Board Goals and Board Learning Help Deepen Board Understanding
So, what was next? Once the board saw firsthand student passion and excitement surrounding Iowa BIG North projects, they knew they had to look for more ways to bring this type of learning to even more students. What does a school board do first? They create board goals, of course.
“Last year we set a board goal to ensure that every K-12 student had a project-based learning experience. We didn’t define what it had to be or look like, just that we want everyone to have one,” said Matthews.
The board also set aside time to engage in a whole board book study with the teacher leadership team as facilitators. They chose George Couros’ The Innovators Mindset: Empower Learning, Unleash Talent, and Lead a Culture of Creativity. The board and student board member participated, and even brought George Couros in for a teacher professional development day.
“The biggest takeaway from the book was that we think we’re experts on what kids need in school because we went through it, but that’s not what kids need today. It pushed us to get the community involved, which naturally happens with Iowa BIG North, but we’re going even further,” said Jurrens.
The district partnered with Northeast Iowa Community College, passed a referendum, and is in the middle of building a new 5-8 middle school which includes a vocational training shop. Local businesses have invested in the project, committing funds to help provide opportunities for kids to participate in hands-on passion projects.
Mid-Mester and J-Terms Give Students Dedicated Time for Deep Learning
Three years ago they introduced middle school mid-mesters—where teachers present several different project opportunities and students choose their area of interest, dedicating two to three hours per day on that project.
Then, last year, they implemented j-terms in the high school, where students can choose an area of interest and go in-depth for about 10 school days. At the end of each j-term, students show off their projects in a community-wide open house.
“We invite the community into these open houses—everyone is welcome to see what the kids are doing. We are trying to get more parents and community members involved in the school, to see what’s going on,” said Board President Joe Rosonke.
Once the school invited the community in to see these student projects, they received positive feedback and saw the community gain a deeper understanding of what these new initiatives were doing to help students decide on future career paths. But they realized they had to ramp up their communications to parents—spread the information even further.
The district now uses #NHTribe on Facebook and Twitter when they post videos, information, newsletters, and photos. “We’re trying to communicate what we’re doing so everyone can see—we’re sharing the goal of the board, what’s going on in school, it really helps us tell our story more effectively. These are student-focused posts,” said Matthews.
Plans to Transition Project-Based Learning into the Classroom
“Schools are changing quickly, and I think we’re on the cusp of what that change is going to look like.

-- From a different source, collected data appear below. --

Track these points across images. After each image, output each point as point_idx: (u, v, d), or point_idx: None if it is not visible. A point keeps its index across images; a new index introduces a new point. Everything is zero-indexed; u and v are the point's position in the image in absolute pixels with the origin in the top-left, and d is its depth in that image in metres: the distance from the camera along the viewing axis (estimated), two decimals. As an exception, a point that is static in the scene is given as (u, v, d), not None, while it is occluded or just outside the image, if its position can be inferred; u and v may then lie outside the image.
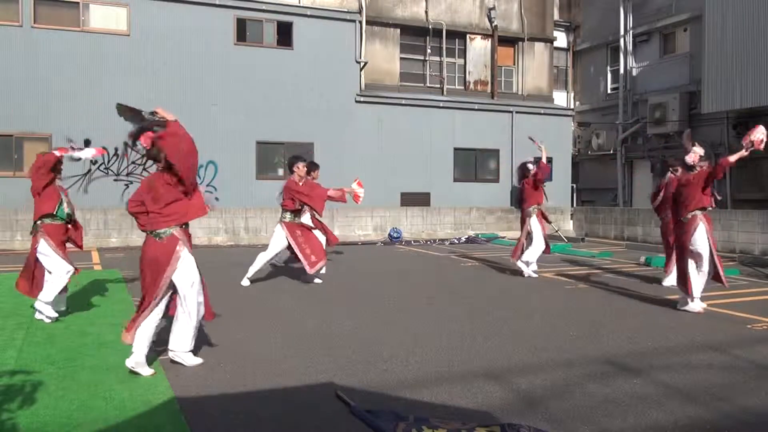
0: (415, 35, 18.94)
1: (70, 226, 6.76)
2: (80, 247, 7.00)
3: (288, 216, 8.90)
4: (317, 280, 9.22)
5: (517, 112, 19.26)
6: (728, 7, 15.88)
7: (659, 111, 19.02)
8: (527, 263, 10.02)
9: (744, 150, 7.05)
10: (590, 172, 22.64)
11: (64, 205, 6.65)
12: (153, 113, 4.84)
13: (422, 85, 19.06)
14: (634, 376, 4.72)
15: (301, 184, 8.89)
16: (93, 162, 15.04)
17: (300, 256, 8.79)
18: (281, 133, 16.65)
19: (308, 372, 4.81)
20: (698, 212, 7.27)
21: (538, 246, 9.96)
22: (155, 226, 4.71)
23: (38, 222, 6.57)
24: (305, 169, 9.08)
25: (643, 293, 8.57)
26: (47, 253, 6.55)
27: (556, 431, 3.67)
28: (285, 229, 8.84)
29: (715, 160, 7.81)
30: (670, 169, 9.13)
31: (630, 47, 20.77)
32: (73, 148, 6.84)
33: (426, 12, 18.81)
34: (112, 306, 7.36)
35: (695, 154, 7.34)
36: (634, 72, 20.85)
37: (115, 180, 15.28)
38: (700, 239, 7.20)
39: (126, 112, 4.86)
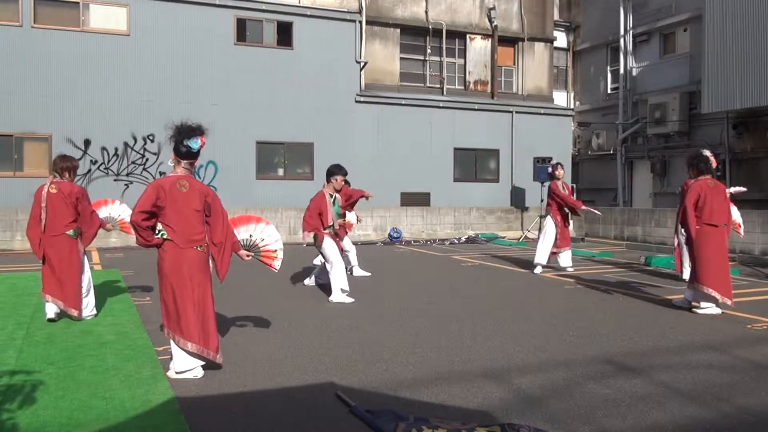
0: (415, 35, 18.95)
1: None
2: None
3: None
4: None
5: (517, 112, 19.28)
6: (728, 7, 15.88)
7: (659, 111, 19.03)
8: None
9: None
10: (590, 172, 22.66)
11: None
12: None
13: (422, 85, 19.07)
14: (634, 376, 4.72)
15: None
16: (93, 162, 15.07)
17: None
18: (281, 133, 16.66)
19: (308, 372, 4.81)
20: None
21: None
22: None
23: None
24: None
25: (643, 293, 8.57)
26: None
27: (556, 431, 3.67)
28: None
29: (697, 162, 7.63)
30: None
31: (630, 47, 20.78)
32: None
33: (426, 12, 18.82)
34: (112, 306, 7.36)
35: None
36: (634, 72, 20.86)
37: (115, 180, 15.29)
38: None
39: None
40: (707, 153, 7.50)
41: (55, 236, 6.40)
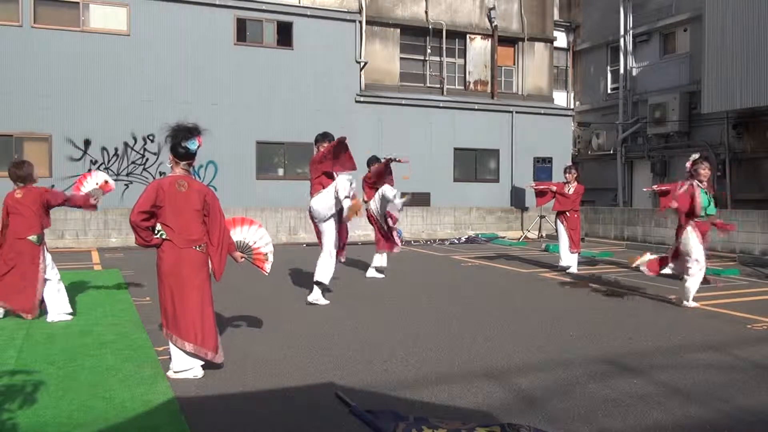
0: (415, 35, 18.95)
1: None
2: None
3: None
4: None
5: (517, 112, 19.28)
6: (728, 7, 15.87)
7: (659, 111, 19.03)
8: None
9: None
10: (590, 172, 22.64)
11: None
12: None
13: (422, 85, 19.07)
14: (634, 376, 4.72)
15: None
16: (93, 162, 15.05)
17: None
18: (281, 133, 16.66)
19: (308, 372, 4.81)
20: None
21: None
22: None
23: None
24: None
25: (643, 293, 8.57)
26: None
27: (556, 431, 3.67)
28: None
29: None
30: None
31: (630, 47, 20.78)
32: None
33: (426, 12, 18.82)
34: (112, 306, 7.36)
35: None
36: (634, 72, 20.86)
37: (115, 180, 15.19)
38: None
39: None
40: (706, 165, 7.54)
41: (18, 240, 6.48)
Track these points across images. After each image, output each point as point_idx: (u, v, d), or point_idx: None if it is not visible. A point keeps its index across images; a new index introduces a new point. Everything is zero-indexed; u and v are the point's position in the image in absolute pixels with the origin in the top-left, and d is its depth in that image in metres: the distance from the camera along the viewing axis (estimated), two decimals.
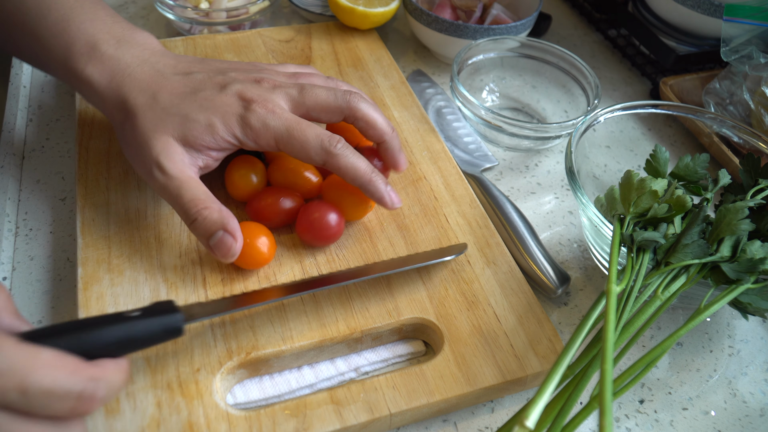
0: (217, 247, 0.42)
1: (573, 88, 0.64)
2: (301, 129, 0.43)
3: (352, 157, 0.44)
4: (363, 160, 0.44)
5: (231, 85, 0.44)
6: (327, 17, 0.72)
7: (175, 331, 0.37)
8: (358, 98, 0.46)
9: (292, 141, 0.43)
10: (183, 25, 0.67)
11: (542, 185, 0.59)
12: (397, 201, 0.45)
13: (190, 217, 0.42)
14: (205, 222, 0.42)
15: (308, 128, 0.43)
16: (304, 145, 0.43)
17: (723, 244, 0.42)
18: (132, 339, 0.36)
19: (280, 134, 0.43)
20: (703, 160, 0.48)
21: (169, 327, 0.37)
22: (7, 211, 0.50)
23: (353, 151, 0.44)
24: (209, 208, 0.42)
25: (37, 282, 0.46)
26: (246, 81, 0.45)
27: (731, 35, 0.62)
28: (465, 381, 0.41)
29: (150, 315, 0.36)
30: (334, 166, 0.43)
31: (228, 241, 0.42)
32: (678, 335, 0.39)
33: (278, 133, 0.43)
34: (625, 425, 0.43)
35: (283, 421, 0.38)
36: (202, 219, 0.42)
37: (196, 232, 0.42)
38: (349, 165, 0.43)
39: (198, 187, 0.43)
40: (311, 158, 0.44)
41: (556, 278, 0.48)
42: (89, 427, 0.36)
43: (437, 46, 0.68)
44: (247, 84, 0.45)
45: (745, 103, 0.61)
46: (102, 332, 0.35)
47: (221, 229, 0.41)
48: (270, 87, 0.45)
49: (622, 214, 0.44)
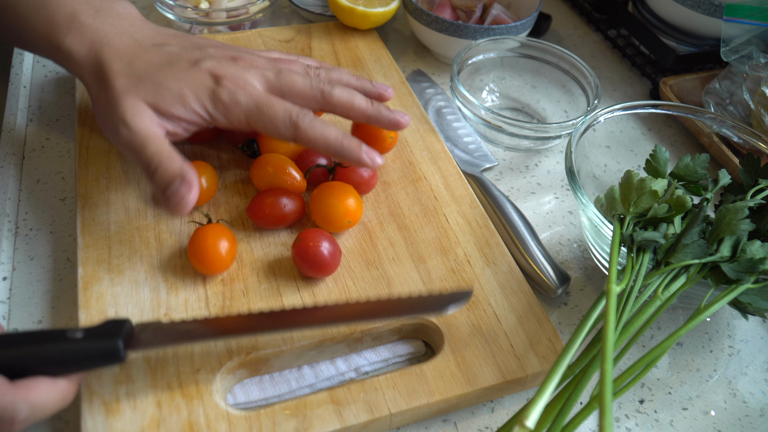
0: (172, 196, 0.41)
1: (573, 88, 0.64)
2: (270, 104, 0.43)
3: (320, 128, 0.44)
4: (333, 128, 0.44)
5: (205, 60, 0.45)
6: (327, 17, 0.72)
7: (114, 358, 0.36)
8: (331, 87, 0.46)
9: (262, 116, 0.43)
10: (183, 25, 0.67)
11: (542, 185, 0.59)
12: (378, 158, 0.45)
13: (151, 168, 0.41)
14: (165, 172, 0.41)
15: (277, 103, 0.44)
16: (272, 120, 0.43)
17: (723, 244, 0.42)
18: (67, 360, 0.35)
19: (250, 110, 0.43)
20: (703, 160, 0.48)
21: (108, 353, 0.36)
22: (7, 211, 0.50)
23: (322, 122, 0.44)
24: (171, 158, 0.41)
25: (37, 282, 0.46)
26: (222, 58, 0.46)
27: (731, 35, 0.62)
28: (465, 381, 0.41)
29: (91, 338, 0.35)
30: (304, 138, 0.44)
31: (182, 189, 0.41)
32: (678, 335, 0.39)
33: (248, 108, 0.43)
34: (625, 425, 0.43)
35: (283, 421, 0.38)
36: (162, 169, 0.41)
37: (154, 182, 0.41)
38: (318, 135, 0.44)
39: (163, 142, 0.42)
40: (281, 133, 0.44)
41: (556, 278, 0.48)
42: (89, 427, 0.36)
43: (437, 46, 0.68)
44: (222, 61, 0.45)
45: (745, 103, 0.61)
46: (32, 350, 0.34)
47: (179, 178, 0.41)
48: (246, 66, 0.46)
49: (622, 214, 0.44)
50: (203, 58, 0.45)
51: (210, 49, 0.47)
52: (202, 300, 0.43)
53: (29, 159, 0.54)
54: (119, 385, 0.38)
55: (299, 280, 0.45)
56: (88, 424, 0.37)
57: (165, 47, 0.46)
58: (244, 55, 0.47)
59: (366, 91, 0.50)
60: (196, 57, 0.45)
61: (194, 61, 0.45)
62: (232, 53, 0.47)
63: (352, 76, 0.50)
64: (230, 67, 0.45)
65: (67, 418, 0.40)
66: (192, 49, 0.46)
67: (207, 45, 0.47)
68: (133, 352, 0.37)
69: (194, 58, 0.45)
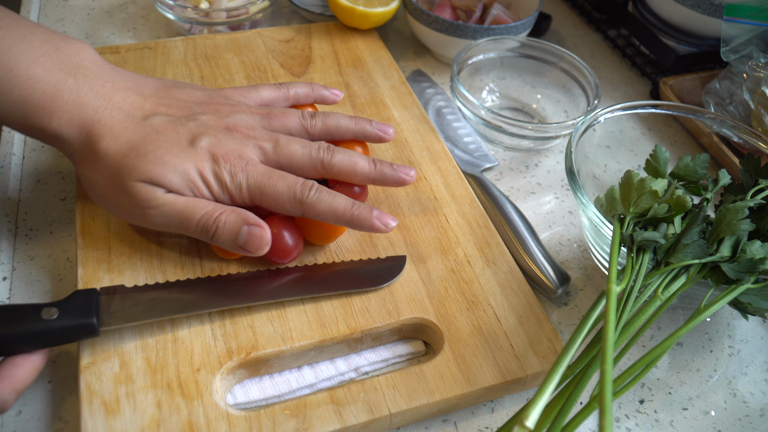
0: (248, 242, 0.41)
1: (573, 88, 0.64)
2: (272, 183, 0.42)
3: (327, 201, 0.42)
4: (340, 197, 0.43)
5: (202, 138, 0.43)
6: (327, 17, 0.72)
7: (89, 334, 0.38)
8: (331, 154, 0.45)
9: (265, 197, 0.42)
10: (183, 25, 0.67)
11: (542, 185, 0.59)
12: (392, 222, 0.44)
13: (209, 231, 0.41)
14: (226, 226, 0.41)
15: (279, 180, 0.42)
16: (276, 199, 0.42)
17: (723, 244, 0.42)
18: (42, 339, 0.37)
19: (253, 192, 0.42)
20: (703, 160, 0.48)
21: (84, 329, 0.38)
22: (7, 211, 0.50)
23: (329, 193, 0.43)
24: (224, 212, 0.41)
25: (37, 282, 0.46)
26: (217, 130, 0.44)
27: (731, 35, 0.62)
28: (465, 381, 0.41)
29: (66, 316, 0.37)
30: (312, 214, 0.42)
31: (256, 231, 0.41)
32: (678, 335, 0.39)
33: (251, 191, 0.42)
34: (625, 425, 0.43)
35: (283, 421, 0.38)
36: (222, 224, 0.41)
37: (221, 240, 0.41)
38: (326, 209, 0.42)
39: (201, 202, 0.42)
40: (286, 210, 0.43)
41: (556, 278, 0.48)
42: (89, 427, 0.36)
43: (437, 46, 0.68)
44: (219, 135, 0.43)
45: (745, 103, 0.61)
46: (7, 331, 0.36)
47: (244, 224, 0.41)
48: (242, 138, 0.44)
49: (622, 214, 0.44)
50: (199, 135, 0.43)
51: (202, 117, 0.44)
52: None
53: (29, 159, 0.54)
54: (119, 385, 0.38)
55: None
56: (88, 424, 0.37)
57: (156, 119, 0.43)
58: (238, 122, 0.45)
59: (366, 135, 0.48)
60: (193, 132, 0.43)
61: (191, 138, 0.43)
62: (226, 122, 0.44)
63: (349, 118, 0.48)
64: (228, 142, 0.43)
65: (67, 418, 0.40)
66: (184, 119, 0.44)
67: (195, 107, 0.45)
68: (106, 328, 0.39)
69: (191, 135, 0.43)
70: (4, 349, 0.36)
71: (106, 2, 0.73)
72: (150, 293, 0.41)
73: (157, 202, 0.41)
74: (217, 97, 0.47)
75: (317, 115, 0.48)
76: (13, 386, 0.36)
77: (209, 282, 0.43)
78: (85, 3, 0.73)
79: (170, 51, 0.62)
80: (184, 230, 0.42)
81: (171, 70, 0.60)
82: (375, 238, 0.48)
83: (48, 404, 0.40)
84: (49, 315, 0.37)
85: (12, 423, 0.39)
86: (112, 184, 0.41)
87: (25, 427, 0.39)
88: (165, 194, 0.41)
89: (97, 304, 0.39)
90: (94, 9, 0.72)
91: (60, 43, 0.44)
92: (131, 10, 0.73)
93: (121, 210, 0.42)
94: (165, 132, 0.43)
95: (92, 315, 0.38)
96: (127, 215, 0.42)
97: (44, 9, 0.71)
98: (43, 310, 0.37)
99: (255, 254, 0.41)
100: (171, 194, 0.41)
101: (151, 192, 0.41)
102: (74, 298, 0.38)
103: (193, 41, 0.64)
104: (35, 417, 0.40)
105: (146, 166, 0.41)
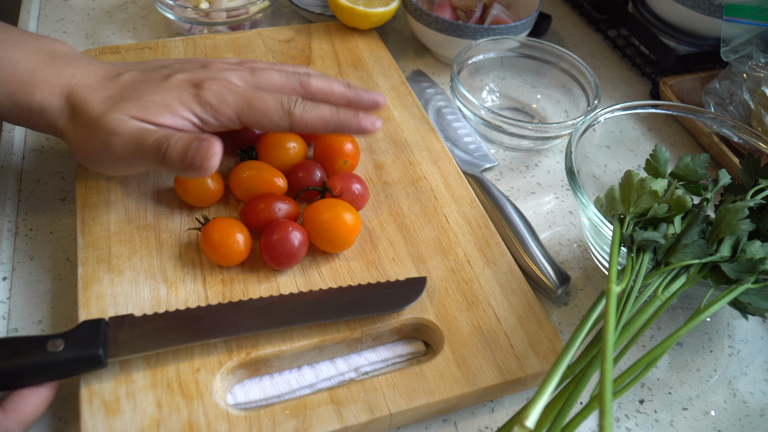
0: (195, 156, 0.39)
1: (573, 88, 0.64)
2: (259, 96, 0.43)
3: (314, 109, 0.44)
4: (324, 106, 0.44)
5: (177, 74, 0.44)
6: (327, 17, 0.72)
7: (96, 365, 0.37)
8: (307, 77, 0.47)
9: (253, 110, 0.43)
10: (183, 25, 0.67)
11: (542, 185, 0.59)
12: (378, 121, 0.45)
13: (161, 149, 0.40)
14: (177, 143, 0.40)
15: (266, 95, 0.44)
16: (265, 111, 0.43)
17: (723, 244, 0.42)
18: (48, 371, 0.36)
19: (240, 106, 0.43)
20: (703, 160, 0.48)
21: (90, 361, 0.37)
22: (7, 211, 0.50)
23: (313, 104, 0.44)
24: (179, 134, 0.41)
25: (37, 282, 0.46)
26: (192, 68, 0.46)
27: (731, 35, 0.62)
28: (465, 381, 0.41)
29: (72, 347, 0.37)
30: (300, 123, 0.44)
31: (204, 143, 0.40)
32: (678, 335, 0.39)
33: (237, 105, 0.43)
34: (625, 425, 0.43)
35: (283, 421, 0.38)
36: (173, 143, 0.40)
37: (170, 161, 0.40)
38: (315, 117, 0.44)
39: (163, 129, 0.41)
40: (275, 123, 0.43)
41: (556, 278, 0.48)
42: (89, 427, 0.36)
43: (437, 46, 0.68)
44: (195, 70, 0.45)
45: (745, 103, 0.61)
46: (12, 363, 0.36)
47: (195, 140, 0.40)
48: (219, 69, 0.46)
49: (622, 214, 0.44)
50: (174, 72, 0.45)
51: (176, 64, 0.47)
52: (202, 300, 0.43)
53: (29, 159, 0.54)
54: (119, 385, 0.38)
55: (299, 281, 0.45)
56: (88, 424, 0.37)
57: (132, 72, 0.45)
58: (211, 61, 0.47)
59: (360, 103, 0.48)
60: (167, 73, 0.45)
61: (166, 76, 0.44)
62: (199, 62, 0.47)
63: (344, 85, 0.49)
64: (204, 72, 0.45)
65: (67, 418, 0.40)
66: (159, 68, 0.46)
67: (172, 62, 0.47)
68: (114, 359, 0.38)
69: (165, 74, 0.44)
70: (10, 383, 0.36)
71: (106, 2, 0.73)
72: (158, 322, 0.40)
73: (120, 128, 0.41)
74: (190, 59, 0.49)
75: (308, 73, 0.49)
76: (20, 419, 0.35)
77: (220, 309, 0.41)
78: (85, 3, 0.73)
79: (170, 51, 0.62)
80: (141, 154, 0.41)
81: None
82: (375, 237, 0.48)
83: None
84: (54, 347, 0.36)
85: None
86: (89, 129, 0.42)
87: None
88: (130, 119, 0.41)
89: (104, 334, 0.38)
90: (94, 9, 0.72)
91: (37, 36, 0.47)
92: (131, 10, 0.73)
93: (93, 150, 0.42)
94: (140, 78, 0.44)
95: (98, 346, 0.37)
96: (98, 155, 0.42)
97: (44, 9, 0.71)
98: (49, 342, 0.36)
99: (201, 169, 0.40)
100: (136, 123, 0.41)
101: (118, 120, 0.41)
102: (81, 329, 0.38)
103: (193, 41, 0.64)
104: None
105: (123, 104, 0.42)
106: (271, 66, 0.49)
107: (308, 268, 0.46)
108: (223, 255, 0.44)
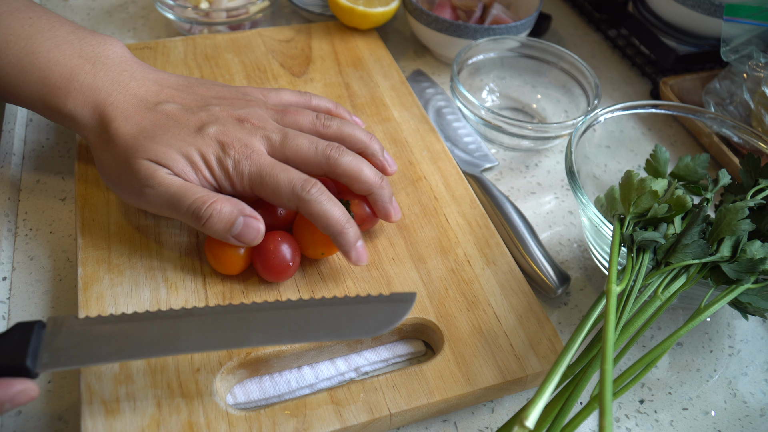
0: (244, 233, 0.41)
1: (573, 88, 0.64)
2: (274, 173, 0.42)
3: (325, 204, 0.42)
4: (338, 207, 0.42)
5: (211, 125, 0.43)
6: (327, 17, 0.72)
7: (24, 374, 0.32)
8: (339, 153, 0.44)
9: (264, 187, 0.42)
10: (183, 25, 0.67)
11: (542, 185, 0.59)
12: (364, 260, 0.43)
13: (202, 218, 0.41)
14: (221, 214, 0.41)
15: (282, 172, 0.42)
16: (275, 190, 0.42)
17: (723, 244, 0.42)
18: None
19: (254, 180, 0.42)
20: (703, 160, 0.48)
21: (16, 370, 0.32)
22: (7, 211, 0.50)
23: (329, 197, 0.42)
24: (219, 200, 0.41)
25: (37, 282, 0.46)
26: (227, 120, 0.44)
27: (731, 35, 0.62)
28: (465, 381, 0.41)
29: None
30: (306, 211, 0.42)
31: (253, 223, 0.41)
32: (678, 335, 0.39)
33: (251, 178, 0.42)
34: (625, 425, 0.43)
35: (283, 421, 0.38)
36: (217, 212, 0.41)
37: (213, 229, 0.41)
38: (321, 212, 0.41)
39: (196, 187, 0.42)
40: (284, 203, 0.42)
41: (556, 278, 0.48)
42: (89, 427, 0.36)
43: (437, 46, 0.68)
44: (228, 125, 0.44)
45: (745, 103, 0.61)
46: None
47: (240, 215, 0.41)
48: (252, 129, 0.44)
49: (622, 214, 0.44)
50: (209, 123, 0.43)
51: (215, 108, 0.45)
52: (202, 300, 0.43)
53: (29, 159, 0.54)
54: (119, 385, 0.38)
55: (299, 281, 0.45)
56: (88, 424, 0.37)
57: (169, 105, 0.44)
58: (251, 114, 0.45)
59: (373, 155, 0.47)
60: (203, 120, 0.44)
61: (200, 125, 0.43)
62: (238, 113, 0.45)
63: (365, 133, 0.48)
64: (236, 131, 0.43)
65: (67, 418, 0.40)
66: (197, 108, 0.45)
67: (211, 99, 0.46)
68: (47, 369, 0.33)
69: (200, 122, 0.44)
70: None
71: (106, 2, 0.73)
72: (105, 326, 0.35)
73: (155, 181, 0.41)
74: (236, 93, 0.48)
75: (333, 118, 0.48)
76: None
77: (185, 315, 0.36)
78: (85, 3, 0.73)
79: (170, 51, 0.62)
80: (175, 212, 0.42)
81: (171, 70, 0.60)
82: (375, 237, 0.48)
83: (48, 404, 0.40)
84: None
85: (12, 423, 0.39)
86: (119, 163, 0.43)
87: (25, 427, 0.39)
88: (166, 174, 0.42)
89: (38, 339, 0.34)
90: (94, 9, 0.72)
91: (86, 36, 0.47)
92: (131, 10, 0.73)
93: (123, 188, 0.43)
94: (175, 118, 0.44)
95: (25, 356, 0.32)
96: (128, 194, 0.43)
97: None
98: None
99: (248, 245, 0.42)
100: (172, 176, 0.42)
101: (152, 169, 0.41)
102: (12, 333, 0.33)
103: (193, 41, 0.64)
104: (35, 417, 0.40)
105: (153, 146, 0.42)
106: (312, 120, 0.47)
107: (308, 268, 0.46)
108: (226, 264, 0.43)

Our board really recognizes that and has provided leadership so that we can change. Not all schools have responded like we have,” said Jurrens.
It’s clear that the district is moving in the right direction—the next step is to transition project-based learning into the classrooms in an every-day setting. The students will still be learning the curriculum, but in a different way. Last year, the board set a goal to evaluate classrooms to find out whether they were learning toward more student-centered learning or teacher-centered learning environments.
The administrative/teacher leadership team reported back, with good results—a higher percentage of student-centered learning than they had anticipated. But they knew they could improve.
“We’re not in the same world we used to be, where we all sat in a line and listened to the teacher and tried to memorize everything. Kids are learning in an entirely different world. We’ve got to do something to keep up and keep them interested. We’re giving them something more—something that makes families want to go to New Hampton Schools,” said Rosonke.
Data Provides Assurance that New Hampton Is on the Right Path
Sometimes, schools try something new and it doesn’t work out the way they had hoped. That’s not the case in New Hampton. They knew these passion-based projects and experimentation in the classroom could have a negative impact on test scores. But, they didn’t see that. The standardized indicator remained the same. They’ve seen positives—a decrease in student absenteeism, to name a big one. And before, they saw a sizable drop in test scores from sophomore to junior year in the past, but they didn’t see that drop this year.
“We’ve been watching the data closely because we want to make sure they’re learning, that’s why we’re here. We’re in the business to make sure kids learn what they need to learn, so we’re looking at the data we’ve always reviewed,” said Jurrens.
And how do you measure whether students are future-ready? The district plans to survey graduates two to three years post-high school and ask how these experiences helped them. Once they’ve compiled the information, they plan to release it to the public.
Thanks to board leadership and support, New Hampton is on the path toward giving all students opportunities to learn at a different level and succeed.